_SUPPLIED TEXT_:
JPMorgan Chase & Co and Bank of America Corp were among those at the start of the year anticipating lower premiums for corporate debt, amid a solid global economic outlook and continued historically low interest rates. Sharper-than-expected hits from Federal Reserve tightening and China's deleveraging campaign, along with the blow to sentiment from trade tensions, sent spreads surging 109 basis points to the highest in about three years.

"Rising US rates, weakness in the RMB (yuan) versus the (US) dollar, EM (emerging markets) concerns spilling over and trade war tensions all contributed to this shift in investor sentiment" for Asian high-yield bonds, Goldman Sachs Group Inc strategists including Kenneth Ho wrote in their 2019 outlook. "We view the key reasons for the underperformance are tighter credit conditions in China and rising onshore defaults."

Asia's investment grade bonds handed investors a 1.4 per cent loss since the start of the year. That left even Goldman's forecast of a zero per cent return looking too optimistic.

The asset class is just one of countless that are heading for a down year, with the broadest losses in more than a century by one measure. Some 89 per cent of assets have handed investor losses, Deutsche Bank AG calculated last month.

Some, including analysts at Australia & New Zealand Banking Group Ltd and Morgan Stanley, did anticipate a more challenging environment for Asian bonds in 2018.

Both those teams advised underweighting the securities of China property companies. Borrowing costs in US dollars for China's high-yield issuers, most of whom are property developers, almost doubled this year to 11 per cent, the highest in about four years, ICE BofAML indexes show.

_OBJECTIVES_:
a. Using the Asian bond article, explain in one to three sentences why spreads on corporate debt surged instead of narrowing as some banks had expected.
b. Answer these from the Asian bond article, please:
(i) By how many basis points did spreads surge?
(ii) What share of assets had handed investors losses, according to Deutsche Bank's calculation?
(iii) What level did US dollar borrowing costs for China's high-yield issuers reach this year?
c. From the Asian bond article, set down the passage starting at "Some, including analysts" and ending at "BofAML indexes show.".
The material that follows comes from a separate source and is unrelated to the Asian bond article.

_EXTRACTED ENTRIES_:
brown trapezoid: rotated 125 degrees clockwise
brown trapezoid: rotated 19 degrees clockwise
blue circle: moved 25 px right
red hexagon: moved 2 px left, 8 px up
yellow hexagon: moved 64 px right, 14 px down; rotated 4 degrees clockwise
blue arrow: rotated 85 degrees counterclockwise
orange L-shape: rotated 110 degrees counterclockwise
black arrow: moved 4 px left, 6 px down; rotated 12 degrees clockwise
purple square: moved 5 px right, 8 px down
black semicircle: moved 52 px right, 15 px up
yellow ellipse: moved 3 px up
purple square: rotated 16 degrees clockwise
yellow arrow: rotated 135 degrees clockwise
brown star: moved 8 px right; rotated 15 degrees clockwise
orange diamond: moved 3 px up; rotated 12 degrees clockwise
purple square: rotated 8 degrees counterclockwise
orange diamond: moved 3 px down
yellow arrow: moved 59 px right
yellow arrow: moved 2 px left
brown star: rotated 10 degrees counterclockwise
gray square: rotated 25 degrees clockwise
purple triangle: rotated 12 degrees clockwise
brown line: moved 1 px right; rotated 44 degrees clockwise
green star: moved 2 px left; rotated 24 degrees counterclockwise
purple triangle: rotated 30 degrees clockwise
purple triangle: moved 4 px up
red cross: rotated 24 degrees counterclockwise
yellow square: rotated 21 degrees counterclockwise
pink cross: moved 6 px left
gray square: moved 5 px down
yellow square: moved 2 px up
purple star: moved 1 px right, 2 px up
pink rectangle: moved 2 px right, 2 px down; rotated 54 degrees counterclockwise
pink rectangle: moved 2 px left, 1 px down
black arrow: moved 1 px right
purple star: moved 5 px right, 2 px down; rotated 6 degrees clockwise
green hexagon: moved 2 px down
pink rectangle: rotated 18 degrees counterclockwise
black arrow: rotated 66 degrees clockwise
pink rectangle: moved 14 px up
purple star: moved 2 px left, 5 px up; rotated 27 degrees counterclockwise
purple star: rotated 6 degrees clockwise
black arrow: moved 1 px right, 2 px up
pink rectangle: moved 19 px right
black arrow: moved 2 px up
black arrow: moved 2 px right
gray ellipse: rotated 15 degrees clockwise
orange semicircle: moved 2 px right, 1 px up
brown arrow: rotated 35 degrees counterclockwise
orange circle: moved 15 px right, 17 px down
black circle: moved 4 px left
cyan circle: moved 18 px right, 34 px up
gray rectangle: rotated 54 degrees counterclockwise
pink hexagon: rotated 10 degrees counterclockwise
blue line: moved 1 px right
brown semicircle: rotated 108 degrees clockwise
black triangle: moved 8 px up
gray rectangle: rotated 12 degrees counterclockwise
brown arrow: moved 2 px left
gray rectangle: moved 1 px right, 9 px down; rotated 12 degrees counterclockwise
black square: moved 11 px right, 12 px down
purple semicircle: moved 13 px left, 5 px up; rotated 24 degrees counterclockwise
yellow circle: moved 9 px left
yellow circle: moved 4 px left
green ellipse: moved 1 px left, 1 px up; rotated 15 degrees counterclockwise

_SOLVED TASKS_:
a. Federal Reserve tightening and China's deleveraging campaign hit harder than expected, and trade tensions hurt sentiment. Together these pushed spreads up 109 basis points to the highest in about three years.

b.
(i) 109 basis points
(ii) 89 per cent
(iii) 11 per cent

c.
Some, including analysts at Australia & New Zealand Banking Group Ltd and Morgan Stanley, did anticipate a more challenging environment for Asian bonds in 2018.

Both those teams advised underweighting the securities of China property companies. Borrowing costs in US dollars for China's high-yield issuers, most of whom are property developers, almost doubled this year to 11 per cent, the highest in about four years, ICE BofAML indexes show.